7) GA is great for looking at the site and our html files, but tells us nothing about pdf/word document downloads. The difference between “the most downloaded document” and “the most looked at record” could be very important indeed, if any correlation with citations is to be explored. Also, I can tell from GA if someone has followed the link to the DOI on a particular record. I can’t tell whether anyone has followed the link from within the pdf file to the full text, published version, though.

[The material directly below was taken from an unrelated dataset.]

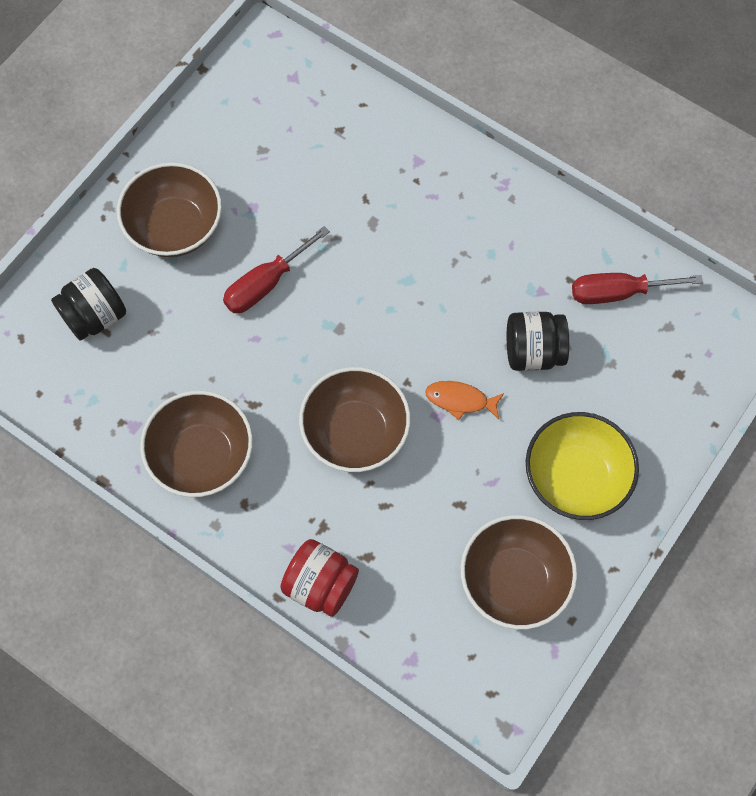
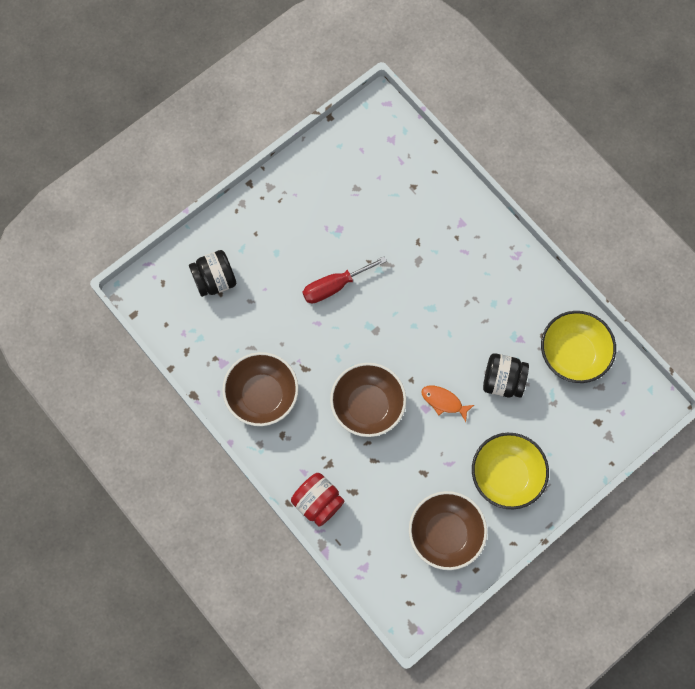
camera: 15 degrees right, 5 degrees up
(175, 227) = (283, 230): brown bowl -> none
(618, 292) = (573, 354): red screwdriver -> yellow bowl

8) What are people searching for from the repository's own search form: which fields do they search by? GA can only tell me whether people click through from our Advanced form to the Simple search one, and indeed whether people follow the link to search the repository in the first place from our home page. Thus far, there aren’t so many people searching, and we expect that people will not search through our form but on search engines like Google, with keywords which GA does record and tell us, so this isn’t particularly crucial.
I’m also not sure of how to make GA discount visits from members of the WRAP team… but I expect that’s something I ought to look into.
I’ve learnt a lot about what GA can tell me about WRAP and its visitors. I find it fascinating to delve in every now and again and see what brings people to us. It can be used as a website management tool, to see how to make important links more visible and hence more clicked upon. It can be used in advocacy to authors, explaining why they might want to put work into WRAP, showing that others do look at it.
What I would like to do is to compare our statistics with those of other repositories, at other institutions. It’s not easy to find other repositories that are comparable with ours in their features (full text, mediated metadata, voluntary deposit), never mind such repositories at comparable institutions. But it is possible to find those who are much further ahead of us, and it would be good to see where we might be heading, in terms of visitor profiles, whether most visitors came from search engines (as now) or direct links, etc. I would like to know whether the most popular content in others’ repositories is journal articles or unpublished content, and whether there is a particular subject that gets heavier attention than others. So, I would like to be sure that, whatever statistics package we use for WRAP, it is one that would enable us to compare our repository with others. There isn’t such a package or method of using a combination of statistics packages, yet.
February 08, 2008
Writing about web page http://www.jisc.ac.uk/media/documents/programmes/reppres/gg_final_keynote_11012008.pdfAn interesting report on research carried out into what the Google generation actually are like in their information seeking behaviour. All generations seem to like simple searching rather than deploying complex information skills, it seems. So it's a good job that repositories like WRAP can be indexed by Google and therefore their contents found through a Google search, rather than repositories waiting for people to visit the repository itself. It will be interesting to see how many users come to our content through services that index our records like Google rather than directly through our interface.